Monday, December 30, 2013

Things to Remember. Things to Forget.


When Aria was born, she was in the NICU for about a week and half.  I was told that the reason she was there was my fault.  Even though I knew they were wrong, and they were treating her for something she did not have, I was racked with guilt.  If I could go back and talk to myself then, I would tell myself about tonight.  My dear little one has a bit of a bug.  Nothing serious.  She'll probably be fine by tomorrow.  But tonight she wants me to sit and hold her.  So I sat in the rocking chair in her room and held her.  I recited Bible verses, told her stories, and sang songs to her.  The cat joined us for awhile (where does anyone sit when I'm not here?!) and we petted her - as if we had a choice.  I would tell myself all of this and add - I don't remember the names of any of the nurses or doctors that treated Aria in the NICU.  Not that they didn't do a fine job, but they were wrong in their diagnoses, and in their wrongness they judged me.  It doesn't matter now.  It didn't matter then.  Here I am more than two years later with a wonderful, sweet, overall healthy little girl.  Today when Derek came in from work she squealed "Dad-deeee!"  Earlier today she laughed and said, "Noah funny!" "Noah funny!"  This was our day today, and that time in the hospital is almost completely forgotten.  Whenever you are in the middle of something hard, something that seems never ending, something unbearable, just remember in two years (or less) it was will be memory.  Although it seems unending, you will be surprised how quickly it's the distant past.  Then one day when things are lovely and good, you will think back on this time and it will seem so small.  Take the strength from it and leave the rest.  This too will pass and things will be so good you will want to drink up every small detail.  God is good to me.  God was good then, and God is good now.  That never changes.  Praise God.

Sunday, December 15, 2013

A Christmas Favor

A lot of people seek to do something charitable this time of year.  They donate to a worthy charity.  Some deliver a meal to friends or family.   Some years you just don't have any extra money to give or not enough to give to all those you would like.  You know what you can always give?  Encouragement.
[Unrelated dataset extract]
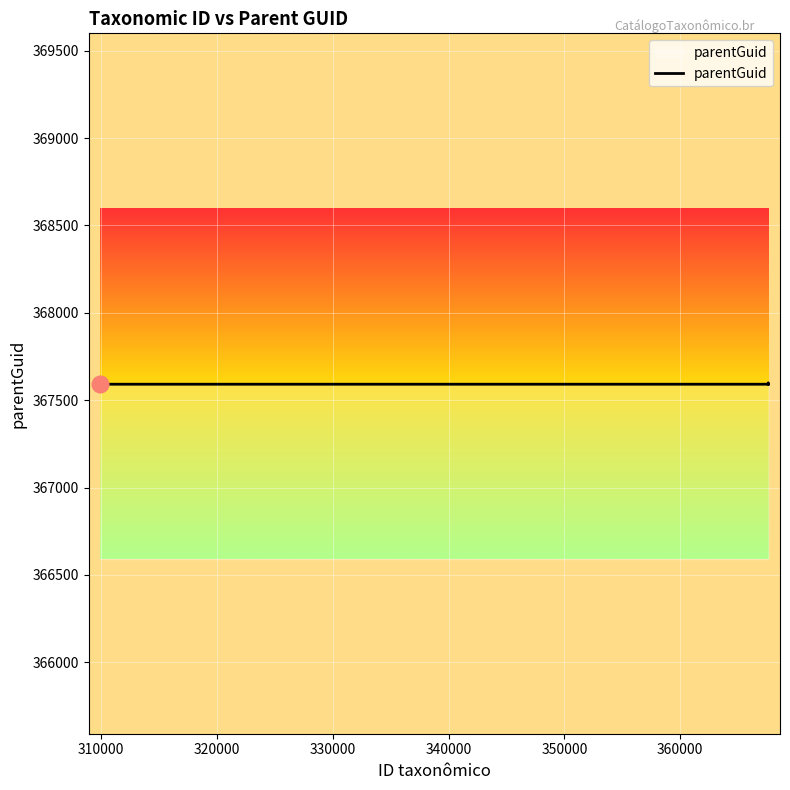

Count the values in the range 367591 to 367592.

9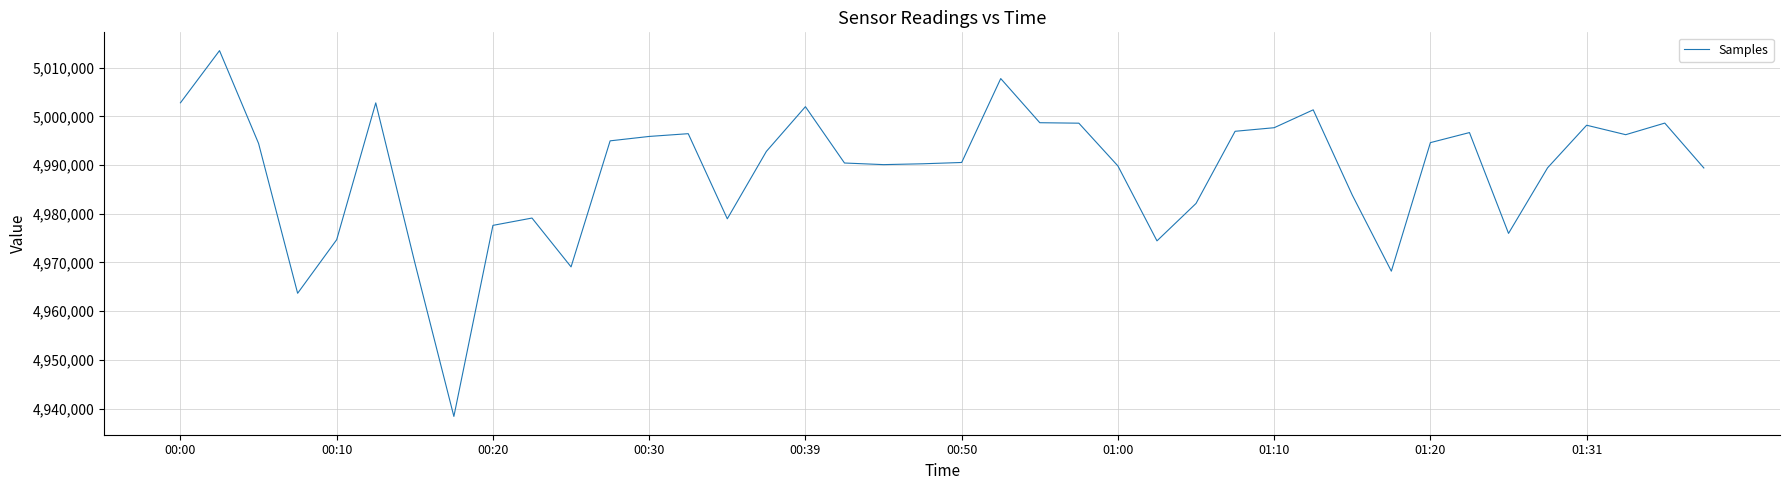

What is the minimum value shown in the chart?

4938402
Kind words.  This week, out of no where, a friend of mine sent me an encouraging message.  I needed it.  I have left the tab open on my computer to re-read it, as I needed it even more a few days later.  I tear up every time I read it.  I have not responded because I cannot think of words to adequately express my appreciation.
So, if you are looking for a way to give back this Christmas, take a few minutes and tell someone how much you appreciate them.  Tell them that you've noticed their hard work or their kindness.  You don't have to look hard to find someone, but look a bit farther than you usually would and find someone you might otherwise overlook.  Along those lines, I would like to ask for help in showing my appreciation to the hardest working person I know.  My husband.  This Christmas season, if you know my husband, would you mind sending him a message (FB, email, snail mail) and tell him something you appreciate about him?  Unless you live in our house, you probably will never realize how hard he works to take care of me, our kids, our home and a full time (and then some) job.  He doesn't just clock into work and clock out again eight hours later.  He genuinely cares about his clients.  Buying or selling a house is one of the most stressful things you do in this life, and Derek chose his profession because he wants to help people through the stressful time.  It's not easy, but he's good at it.  He invests himself in his clients.  He does it while also being the primary care giver for our small children.  He does that on top of taking care of his chronically ill wife.  He prepares our meals.  He does the dishes.  He cleans the house.  He does the shopping, and anything else that needs to be done.  And he still manages to be a friend.  So, again, please send him a message of appreciation this Christmas.  It won't cost you anything (maybe a stamp if you use snail mail), but it will mean a lot to us.  Thank you, and Merry Christmas!

**I'm hiding this link from him so it will be a surprise.  Please keep the secret. 

Wednesday, November 13, 2013

Just an Ordinary Wednesday in November

I woke up with so much pain that it hurts to breathe.  While I'm sleeping better, I'm in more pain because of it.  It's been several days now that I just can't seem to get my feet under me.  So here's my reminder -  This pain I'm feeling has a purpose.  This pain is for my good and God's glory.  It's so easy to get discouraged, but if I'm looking at it correctly, it's not discouraging at all.  In fact, it is encouraging and even empowering.  God is doing something in my life.  God is working for my good and His glory.  If I look at this pain as a tool, I am free.  I'm free of the shackles of my own expectations.  I'm free of the burden of other people's expectations.  God is using me in a unique and special way.  All I need to do is get out of the way and let Him.